When in doubt, ask your stager for help!
***And know this, ultimately the SELLERS HAVE TO WANT TO SELL! Otherwise no matter how much persuasion and prep that goes into your hard work, it will fail.
Here are a few more tips from fellow stagers’ & realtors’ comments:
Nicely put, Cindy! Like the $20 bill analogy.
I have a standard checklist that I provide the homeowners of occupied homes when I do a consultation report. It is intended to be used in two ways: to prepare for the staging by reducing the amount of ‘stuff’ to work with/around and to maintain the ‘stage’ while they are living there. It is difficult to maintain so a little guidance would be appreciated.
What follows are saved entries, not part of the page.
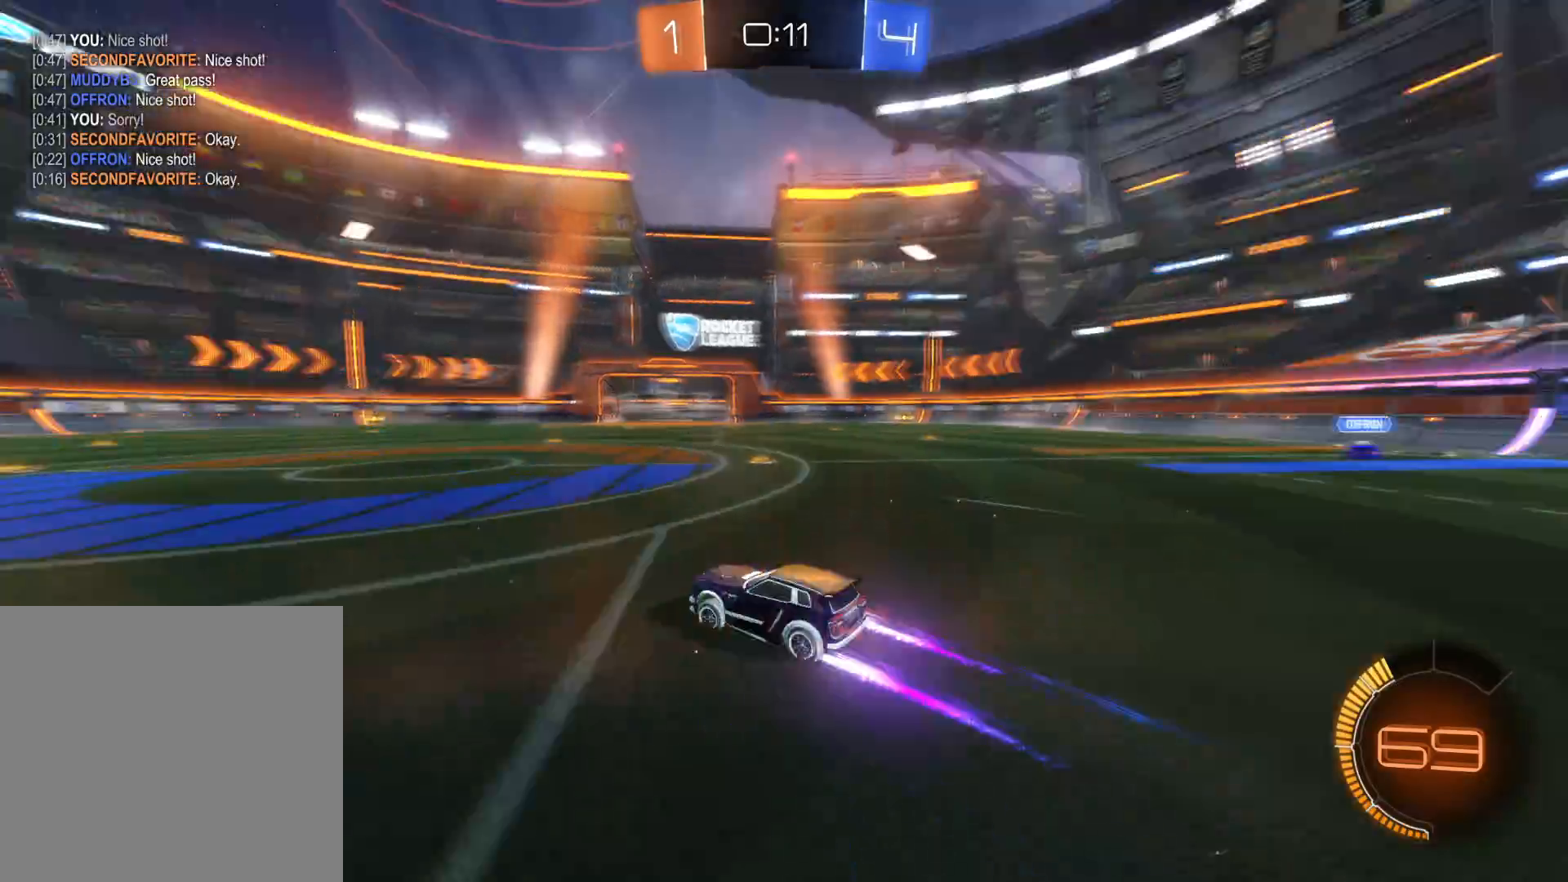
{"buttons": ["R2"], "left_stick": "left", "right_stick": "center", "events": [[50, "L1", "down"], [100, "TRIANGLE", "up"], [183, "L1", "up"]]}
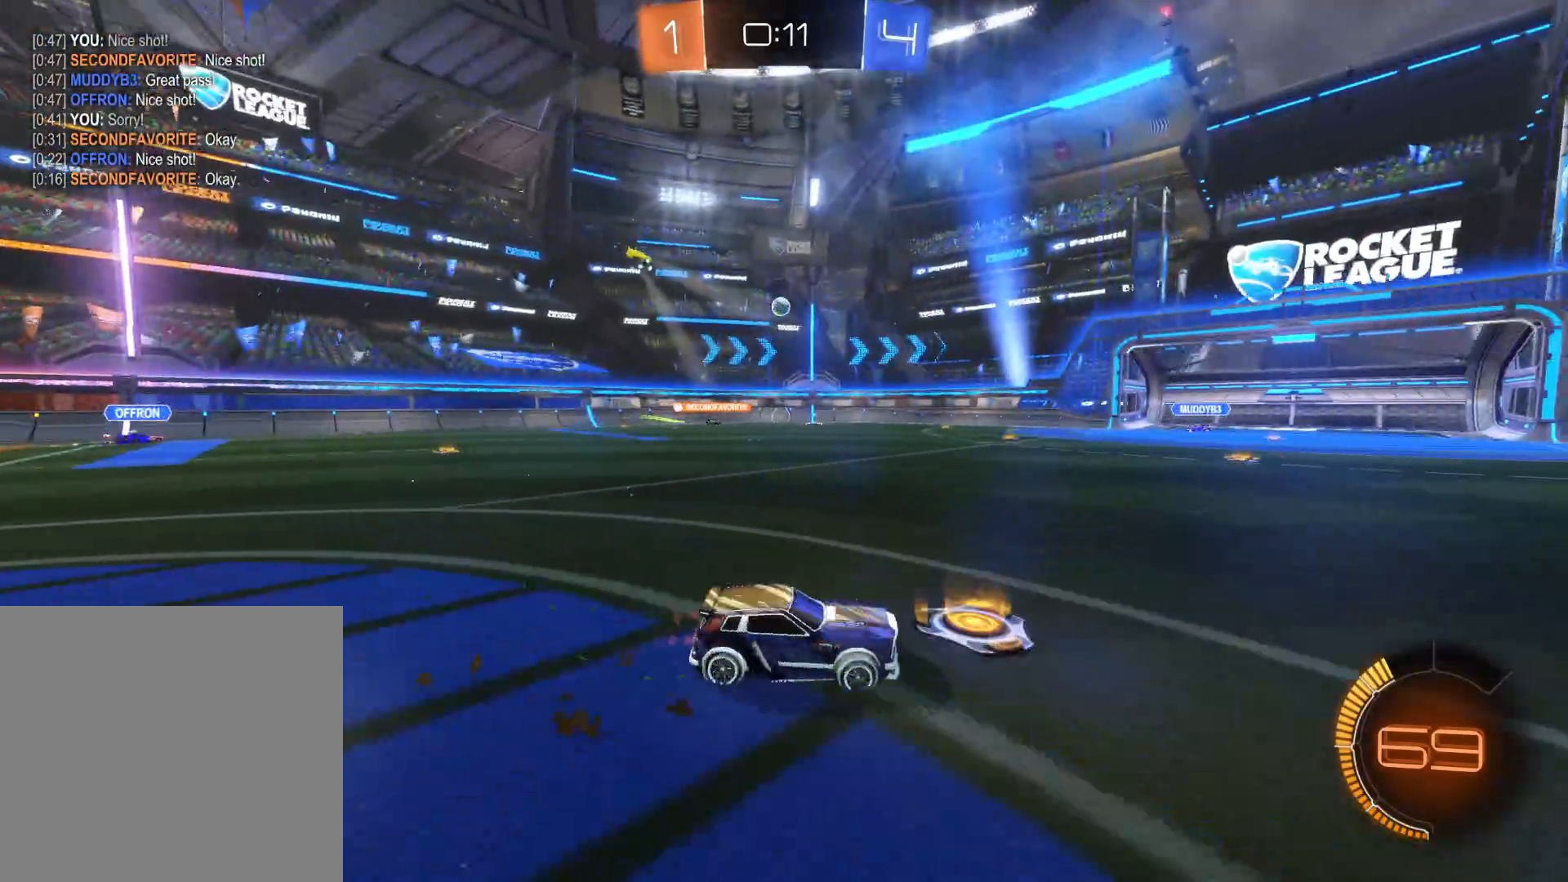
{"buttons": ["R2"], "left_stick": "left", "right_stick": "center", "events": [[183, "TRIANGLE", "down"], [283, "TRIANGLE", "up"], [350, "TRIANGLE", "down"], [433, "TRIANGLE", "up"]]}
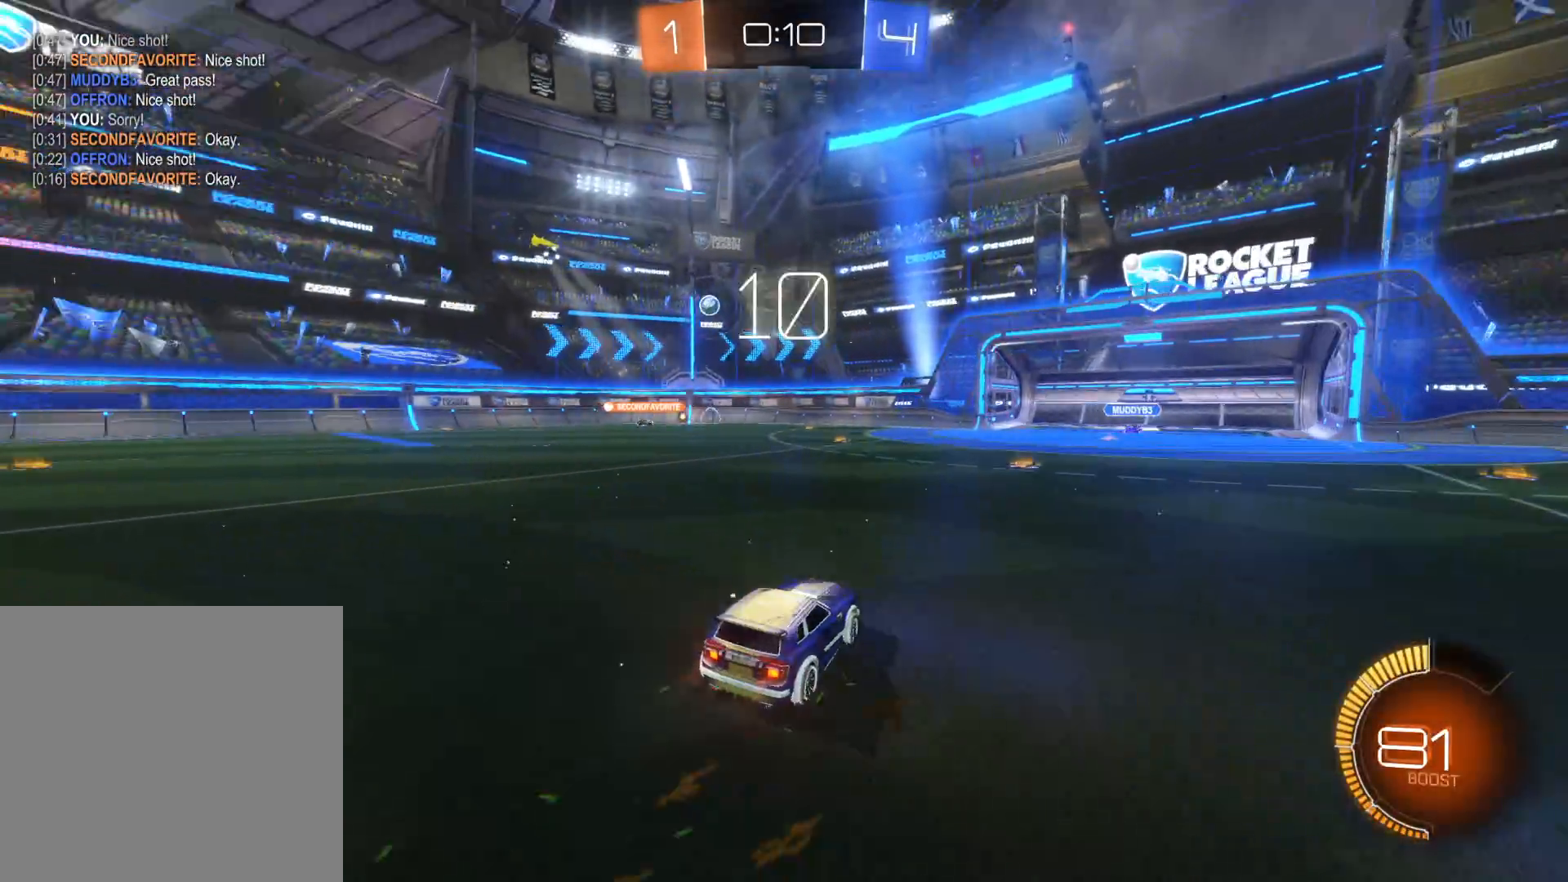
{"buttons": ["R2"], "left_stick": "center", "right_stick": "center", "events": [[16, "R2", "up"], [100, "left_stick", "right"], [216, "L2", "down"], [350, "R2", "down"], [350, "left_stick", "center"], [366, "L2", "up"]]}
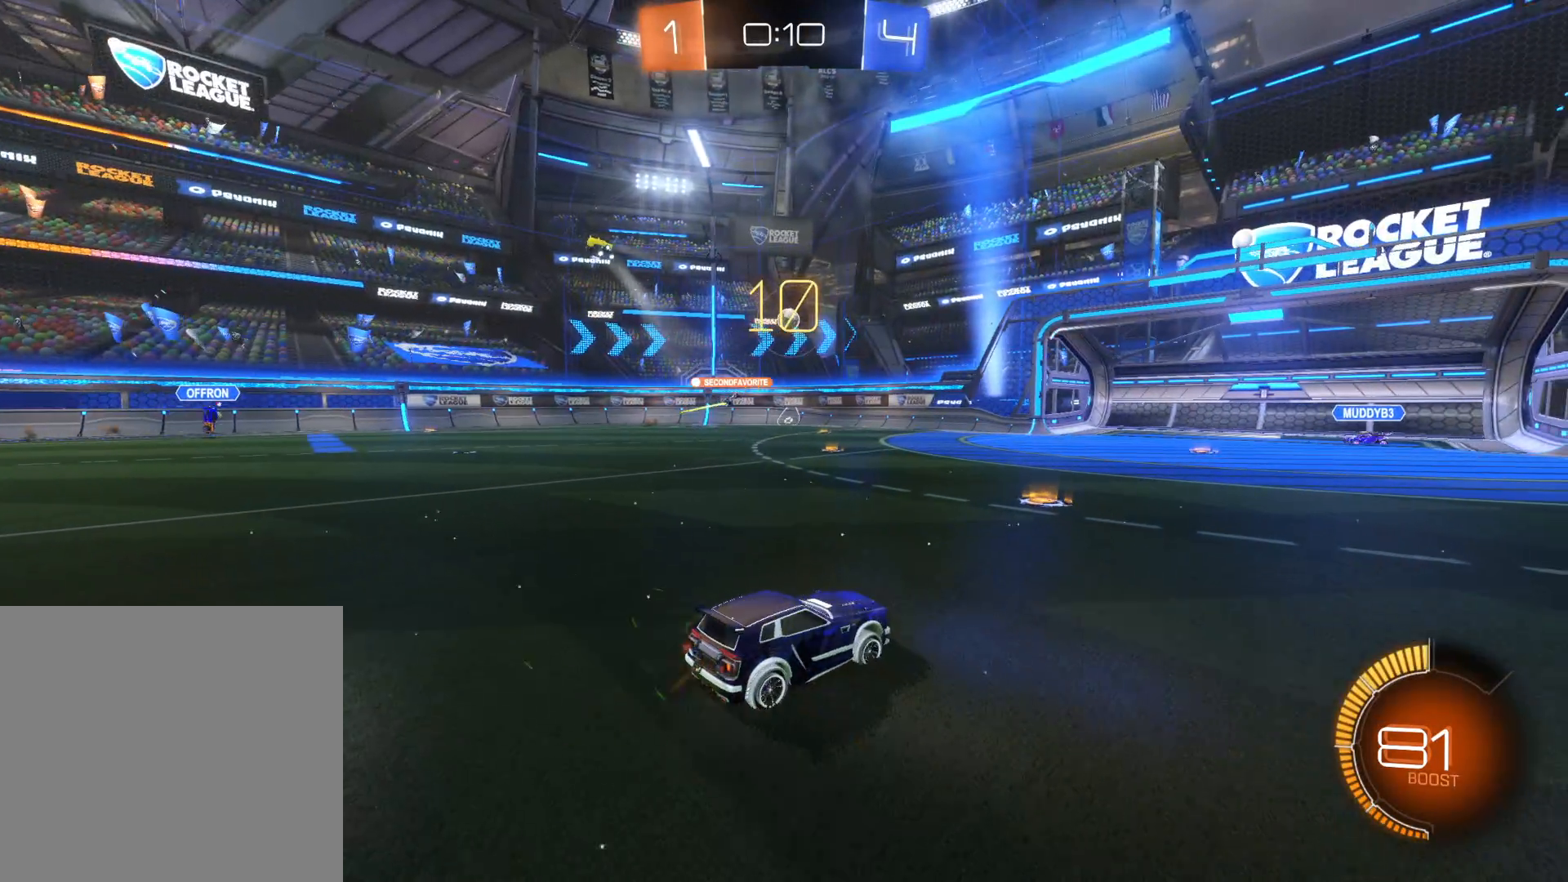
{"buttons": ["R2"], "left_stick": "center", "right_stick": "center", "events": [[133, "left_stick", "left"], [266, "left_stick", "center"]]}
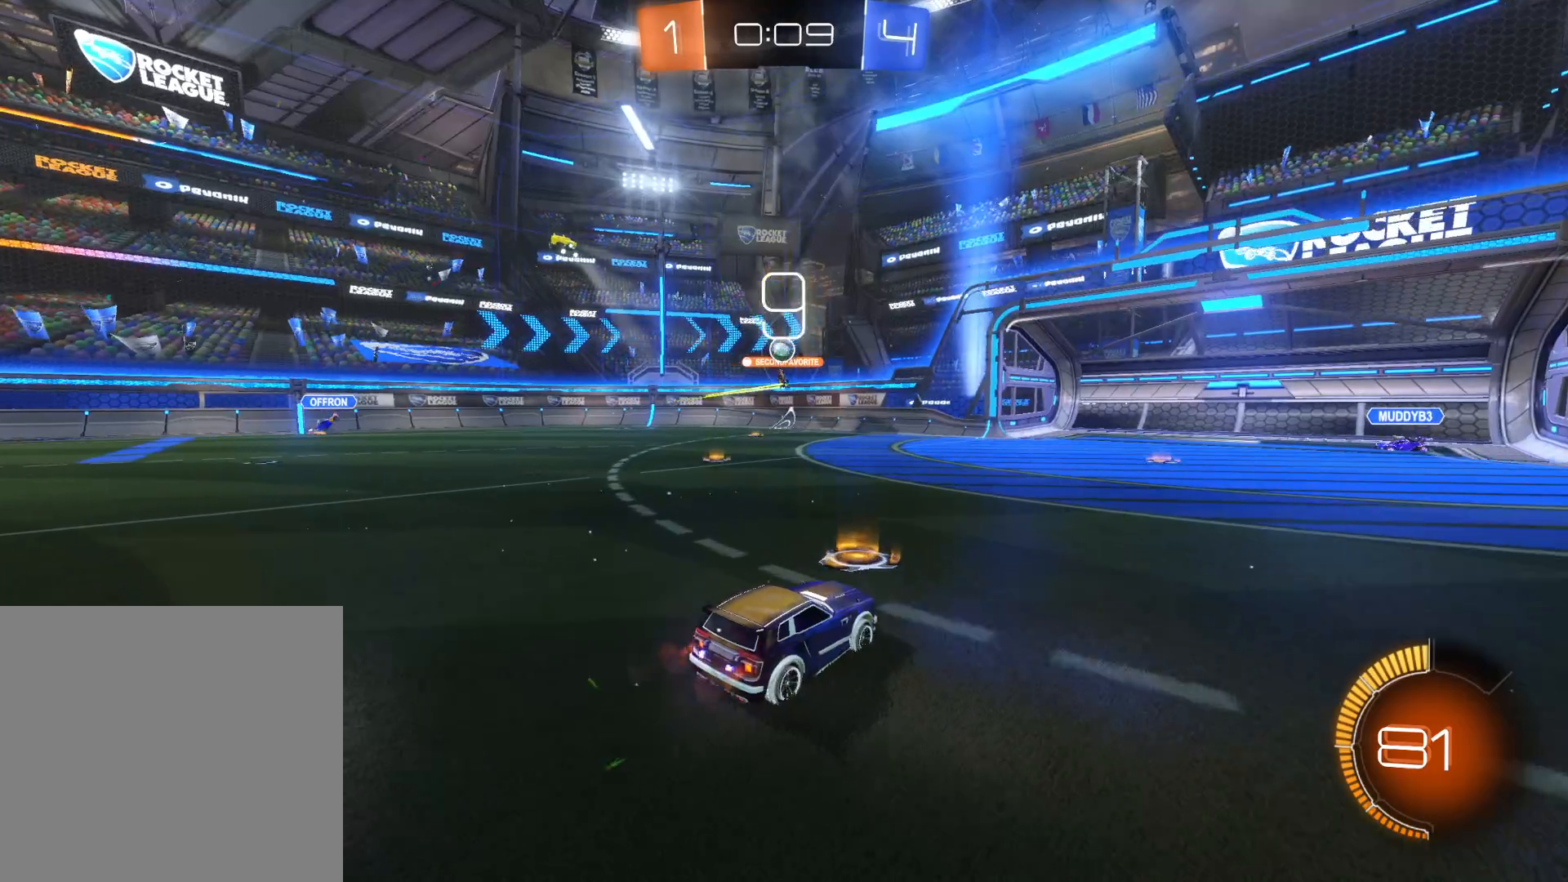
{"buttons": ["CIRCLE", "R2"], "left_stick": "center", "right_stick": "center", "events": [[216, "left_stick", "left"], [416, "CIRCLE", "down"], [450, "left_stick", "center"]]}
I had a client not only reference the list but she went and took pictures of each room when I was done, printed them out and put them in a book and made sure her cleaning ladies knew exactly where everything went so nothing was out of place! LOL
|08/23/2007||by Abby Reilly; NW Atlanta-Area Home Stager|
I like your approach to educating the sellers on the benefits of staging. Recently I had a listing where the seller was weary and was not interested in painting and staging her property. She took it personally that the comments came in that the home needed to be painted and lots of mirrors needed to be removed. Consequently, when we got the first contract after 110 days on the market, the buyer insisted that the whole place be repainted a neutral color. Had she done this at the beginning, she would have had a contract sooner and possibly had a higher price. I will use this example when talking with other sellers about staging their property.
|08/25/2007||by Pat Hommel|
That is the thing I hear the most [Seller doesn't want to pay for staging] and why 50% of the time my service is turned down. Sellers have no clue the time, effort that goes into staging and even though you give a good price they still don’t want to pay. Which is sad as they end up spending more in the long run.
|09/13/2007||by Sandra Hughes-Redesigned Spaces-DC Metro -Northern Virginia – Fairfax County, VA|
Thanks again for everyone’s comments, suggestions and kudos.